Ein Blick in die Opferhilfestatistik des Bundes zeigt, dass die Beratungsfälle wegen Vergewaltigung in den letzten 15 Jahren um ein Drittel zugenommen haben, wegen sexueller Belästigung suchten gar doppelt so viele Frauen Hilfe. Demgegenüber hat sich die Verurteilungsrate nicht wesentlich verändert. Dennoch glaubt auch Sandra Müller, Leiterin der kantonalzürcherischen Opferhilfestelle, nicht, dass eine Verschärfung des Gesetzes die Lösung ist. Vier-Augen-Delikte blieben vor Gericht schwer beweisbar. Der Grundsatz „im Zweifel für den Angeklagten“ bleibe.

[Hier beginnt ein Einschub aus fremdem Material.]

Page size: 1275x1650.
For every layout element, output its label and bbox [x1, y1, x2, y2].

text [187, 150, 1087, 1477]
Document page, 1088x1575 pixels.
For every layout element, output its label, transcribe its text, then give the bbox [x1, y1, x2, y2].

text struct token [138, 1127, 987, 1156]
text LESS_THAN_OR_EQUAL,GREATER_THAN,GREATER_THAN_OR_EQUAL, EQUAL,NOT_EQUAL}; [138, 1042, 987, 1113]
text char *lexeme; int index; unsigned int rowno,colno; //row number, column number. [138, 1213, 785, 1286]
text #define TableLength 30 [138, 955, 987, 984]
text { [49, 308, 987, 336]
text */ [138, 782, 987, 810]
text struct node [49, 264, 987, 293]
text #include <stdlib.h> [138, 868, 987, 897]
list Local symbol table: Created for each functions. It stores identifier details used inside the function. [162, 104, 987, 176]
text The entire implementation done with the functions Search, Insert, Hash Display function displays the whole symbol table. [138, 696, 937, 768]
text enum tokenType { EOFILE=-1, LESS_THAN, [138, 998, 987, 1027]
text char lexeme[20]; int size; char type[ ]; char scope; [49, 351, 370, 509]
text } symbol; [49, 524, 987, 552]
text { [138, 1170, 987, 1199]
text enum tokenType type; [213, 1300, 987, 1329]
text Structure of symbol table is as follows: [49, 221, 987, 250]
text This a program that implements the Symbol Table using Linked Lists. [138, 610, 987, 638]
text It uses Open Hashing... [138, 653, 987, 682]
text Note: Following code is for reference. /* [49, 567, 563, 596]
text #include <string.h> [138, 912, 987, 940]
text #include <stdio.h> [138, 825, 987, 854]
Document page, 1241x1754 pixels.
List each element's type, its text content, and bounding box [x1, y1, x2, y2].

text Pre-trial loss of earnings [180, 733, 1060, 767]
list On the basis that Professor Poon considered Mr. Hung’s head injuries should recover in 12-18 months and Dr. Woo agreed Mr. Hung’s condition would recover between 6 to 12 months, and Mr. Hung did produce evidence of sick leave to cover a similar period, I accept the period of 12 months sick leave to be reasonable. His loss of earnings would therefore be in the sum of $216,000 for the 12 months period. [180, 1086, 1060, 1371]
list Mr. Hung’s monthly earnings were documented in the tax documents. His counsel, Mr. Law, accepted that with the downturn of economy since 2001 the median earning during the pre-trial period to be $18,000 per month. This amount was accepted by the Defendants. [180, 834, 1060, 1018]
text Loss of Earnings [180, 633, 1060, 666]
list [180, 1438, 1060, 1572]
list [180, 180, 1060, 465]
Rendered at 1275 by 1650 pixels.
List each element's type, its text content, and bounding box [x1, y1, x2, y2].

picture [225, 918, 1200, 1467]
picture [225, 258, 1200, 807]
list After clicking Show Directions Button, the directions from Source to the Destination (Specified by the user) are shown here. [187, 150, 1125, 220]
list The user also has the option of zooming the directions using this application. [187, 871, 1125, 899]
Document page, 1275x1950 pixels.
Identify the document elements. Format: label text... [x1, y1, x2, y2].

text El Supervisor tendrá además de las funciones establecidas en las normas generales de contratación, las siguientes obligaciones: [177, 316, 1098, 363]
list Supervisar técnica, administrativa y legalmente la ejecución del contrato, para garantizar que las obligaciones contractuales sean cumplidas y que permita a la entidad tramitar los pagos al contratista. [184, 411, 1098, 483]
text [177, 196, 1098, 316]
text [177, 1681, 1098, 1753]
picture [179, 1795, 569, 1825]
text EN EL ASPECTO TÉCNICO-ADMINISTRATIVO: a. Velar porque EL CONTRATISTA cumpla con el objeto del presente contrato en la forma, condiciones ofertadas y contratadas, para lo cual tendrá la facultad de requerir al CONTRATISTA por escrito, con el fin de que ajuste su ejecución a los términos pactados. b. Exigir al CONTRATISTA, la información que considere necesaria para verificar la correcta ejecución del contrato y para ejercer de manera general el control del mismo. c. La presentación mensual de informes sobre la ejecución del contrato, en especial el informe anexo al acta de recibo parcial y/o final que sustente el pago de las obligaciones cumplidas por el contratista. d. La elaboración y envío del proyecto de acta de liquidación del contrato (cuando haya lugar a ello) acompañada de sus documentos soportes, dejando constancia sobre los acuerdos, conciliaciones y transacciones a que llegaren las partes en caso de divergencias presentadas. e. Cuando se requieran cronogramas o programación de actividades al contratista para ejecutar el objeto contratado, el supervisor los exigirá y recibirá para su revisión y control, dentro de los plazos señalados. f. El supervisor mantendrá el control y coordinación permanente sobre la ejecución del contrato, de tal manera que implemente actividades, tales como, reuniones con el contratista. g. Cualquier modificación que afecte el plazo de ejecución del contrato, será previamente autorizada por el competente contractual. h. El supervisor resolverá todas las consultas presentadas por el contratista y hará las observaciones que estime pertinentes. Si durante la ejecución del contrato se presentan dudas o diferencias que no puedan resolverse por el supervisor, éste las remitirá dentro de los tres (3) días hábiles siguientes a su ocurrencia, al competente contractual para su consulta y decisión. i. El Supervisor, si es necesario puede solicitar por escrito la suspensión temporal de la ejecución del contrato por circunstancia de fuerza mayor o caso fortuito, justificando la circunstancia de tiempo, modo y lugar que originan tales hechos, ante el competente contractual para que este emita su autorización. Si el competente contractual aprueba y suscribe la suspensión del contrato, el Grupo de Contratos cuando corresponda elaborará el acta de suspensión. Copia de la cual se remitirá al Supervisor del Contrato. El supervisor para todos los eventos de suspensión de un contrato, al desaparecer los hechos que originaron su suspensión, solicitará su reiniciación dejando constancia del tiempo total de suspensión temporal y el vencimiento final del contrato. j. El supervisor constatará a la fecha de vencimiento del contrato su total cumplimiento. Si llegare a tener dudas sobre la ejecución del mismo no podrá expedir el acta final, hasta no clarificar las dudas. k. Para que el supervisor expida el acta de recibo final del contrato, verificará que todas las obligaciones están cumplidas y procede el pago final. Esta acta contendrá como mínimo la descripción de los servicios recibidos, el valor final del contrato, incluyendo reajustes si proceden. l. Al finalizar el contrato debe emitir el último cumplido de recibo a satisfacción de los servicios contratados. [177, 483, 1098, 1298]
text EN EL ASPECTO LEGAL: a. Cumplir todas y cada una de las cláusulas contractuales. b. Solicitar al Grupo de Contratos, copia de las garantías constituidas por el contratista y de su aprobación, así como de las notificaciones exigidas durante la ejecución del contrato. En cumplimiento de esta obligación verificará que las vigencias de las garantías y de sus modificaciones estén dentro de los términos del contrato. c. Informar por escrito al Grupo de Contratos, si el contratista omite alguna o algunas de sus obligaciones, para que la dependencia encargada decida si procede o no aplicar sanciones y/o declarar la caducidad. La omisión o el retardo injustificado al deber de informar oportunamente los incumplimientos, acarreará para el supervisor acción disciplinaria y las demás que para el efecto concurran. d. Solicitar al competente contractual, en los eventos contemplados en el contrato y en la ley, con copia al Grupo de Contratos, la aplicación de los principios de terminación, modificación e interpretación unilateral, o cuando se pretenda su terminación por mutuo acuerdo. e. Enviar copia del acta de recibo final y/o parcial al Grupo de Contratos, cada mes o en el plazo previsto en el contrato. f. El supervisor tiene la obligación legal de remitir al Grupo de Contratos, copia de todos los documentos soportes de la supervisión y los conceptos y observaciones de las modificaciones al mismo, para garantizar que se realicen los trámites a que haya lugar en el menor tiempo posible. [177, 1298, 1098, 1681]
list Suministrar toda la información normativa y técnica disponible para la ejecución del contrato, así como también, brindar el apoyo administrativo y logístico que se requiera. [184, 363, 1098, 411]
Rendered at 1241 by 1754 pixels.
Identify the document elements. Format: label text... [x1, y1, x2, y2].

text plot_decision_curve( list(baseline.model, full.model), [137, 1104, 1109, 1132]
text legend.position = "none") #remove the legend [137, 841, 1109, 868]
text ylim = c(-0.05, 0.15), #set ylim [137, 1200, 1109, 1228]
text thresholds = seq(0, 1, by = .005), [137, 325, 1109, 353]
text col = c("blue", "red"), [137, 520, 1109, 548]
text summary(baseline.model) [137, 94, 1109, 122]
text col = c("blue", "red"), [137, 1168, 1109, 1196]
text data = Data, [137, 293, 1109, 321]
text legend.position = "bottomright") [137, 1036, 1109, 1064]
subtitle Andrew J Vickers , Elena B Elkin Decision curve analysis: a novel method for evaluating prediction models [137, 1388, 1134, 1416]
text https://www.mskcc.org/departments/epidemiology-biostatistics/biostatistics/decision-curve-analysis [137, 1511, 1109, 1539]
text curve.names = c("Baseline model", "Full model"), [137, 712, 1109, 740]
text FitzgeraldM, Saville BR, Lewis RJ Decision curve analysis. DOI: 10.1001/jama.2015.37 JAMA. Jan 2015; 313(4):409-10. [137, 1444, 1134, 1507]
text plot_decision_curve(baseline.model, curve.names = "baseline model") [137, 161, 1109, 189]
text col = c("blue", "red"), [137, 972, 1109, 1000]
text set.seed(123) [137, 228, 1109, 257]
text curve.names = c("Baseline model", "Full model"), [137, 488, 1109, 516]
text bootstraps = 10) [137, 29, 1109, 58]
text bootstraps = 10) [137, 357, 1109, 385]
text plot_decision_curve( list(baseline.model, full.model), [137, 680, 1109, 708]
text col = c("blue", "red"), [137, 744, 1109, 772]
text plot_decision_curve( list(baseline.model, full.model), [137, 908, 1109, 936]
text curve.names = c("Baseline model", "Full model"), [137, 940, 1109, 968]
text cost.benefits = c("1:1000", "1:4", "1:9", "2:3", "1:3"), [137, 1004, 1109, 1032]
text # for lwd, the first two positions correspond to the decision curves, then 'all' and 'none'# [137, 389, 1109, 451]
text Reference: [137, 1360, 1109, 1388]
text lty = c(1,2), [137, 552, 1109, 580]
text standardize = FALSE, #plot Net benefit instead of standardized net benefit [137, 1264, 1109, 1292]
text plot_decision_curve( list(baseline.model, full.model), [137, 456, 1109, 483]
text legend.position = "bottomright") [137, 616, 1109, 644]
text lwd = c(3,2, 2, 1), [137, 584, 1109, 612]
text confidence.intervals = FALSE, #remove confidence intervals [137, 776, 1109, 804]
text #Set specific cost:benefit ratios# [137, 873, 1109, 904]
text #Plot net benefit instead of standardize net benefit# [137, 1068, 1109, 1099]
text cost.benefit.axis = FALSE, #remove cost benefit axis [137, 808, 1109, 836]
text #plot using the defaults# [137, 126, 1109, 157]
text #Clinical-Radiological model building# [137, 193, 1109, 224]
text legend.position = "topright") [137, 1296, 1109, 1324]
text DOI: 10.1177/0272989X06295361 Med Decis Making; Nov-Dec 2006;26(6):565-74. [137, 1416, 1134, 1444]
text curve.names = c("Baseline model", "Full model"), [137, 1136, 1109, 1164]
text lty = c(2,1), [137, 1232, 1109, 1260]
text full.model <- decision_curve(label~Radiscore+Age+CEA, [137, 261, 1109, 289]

Liegen die subjektiven Wahrheiten von Mann und Frau beim Sex einfach zu weit auseinander? Sexualtherapeutin Karoline Bischof schüttelt den Kopf. Beide Geschlechter seien heute sensibilisierter als je zuvor. Und das sei wichtig und gut. Nur ändere das nichts an der Tatsache, dass Missverständnisse nicht aus der Welt zu schaffen seien. Auch nicht beim Sex. „Fast jeder von uns hatte einmal ein sexuelles Erlebnis, das er am liebsten verdrängt hätte.“ Eine Entdramatisierung solcher Vorfälle bedeute nicht, dass man die körperliche Integrität der Frauen nicht respektiere. Bischof, die in Amerika Sexologie studiert hat, will eine andere Gefahr verhindern: „Wenn der Teufelskreis aus Problematisieren, Pathologisieren, Kriminalisieren nicht durchbrochen wird, schiesst man über das Ziel hinaus.“ Dann sei kaum noch auszumachen, welche Grenzen dem Schutz vor Übergriffen dienten und welche Zärtlichkeit und Erotik zwischen Menschen verunmöglichten. Verhindern können das Mann und Frau nur gemeinsam.